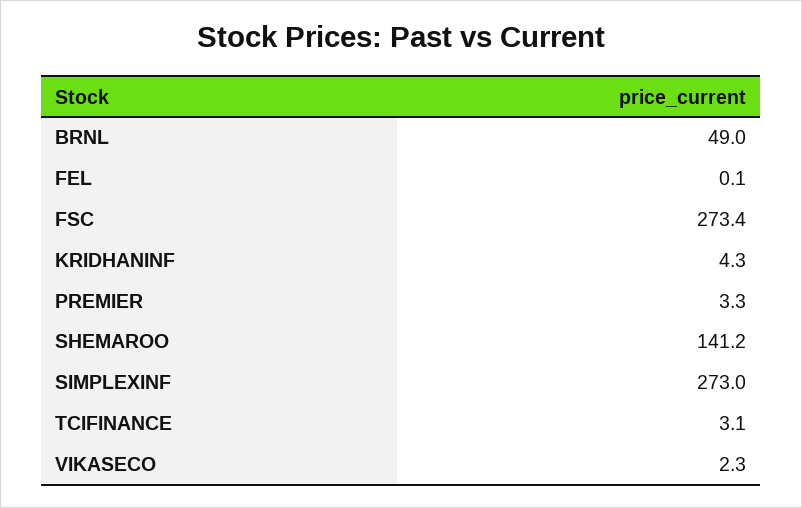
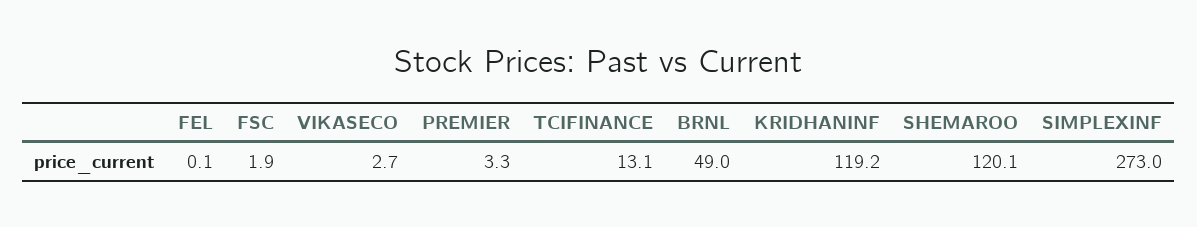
  {
    "BRNL": 49,
    "FEL": 0.1,
-   "FSC": 273.4,
+   "FSC": 1.9,
-   "KRIDHANINF": 4.3,
+   "KRIDHANINF": 119.2,
    "PREMIER": 3.3,
-   "SHEMAROO": 141.2,
+   "SHEMAROO": 120.1,
    "SIMPLEXINF": 273,
-   "TCIFINANCE": 3.1,
+   "TCIFINANCE": 13.1,
-   "VIKASECO": 2.3
+   "VIKASECO": 2.7
  }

◇ ◇ ◇

◆ ABOUT THIS TASK: Keep the pictures out of the copy and write out the data exactly as it stands.

◆ SOLVED PROBLEM:
  {
    "BRNL": 49,
    "FEL": 0.1,
-   "FSC": 273.4,
+   "FSC": 1.9,
-   "KRIDHANINF": 4.3,
+   "KRIDHANINF": 119.2,
    "PREMIER": 3.3,
-   "SHEMAROO": 141.2,
+   "SHEMAROO": 120.1,
    "SIMPLEXINF": 273,
-   "TCIFINANCE": 3.1,
+   "TCIFINANCE": 13.1,
-   "VIKASECO": 2.3
+   "VIKASECO": 2.7
  }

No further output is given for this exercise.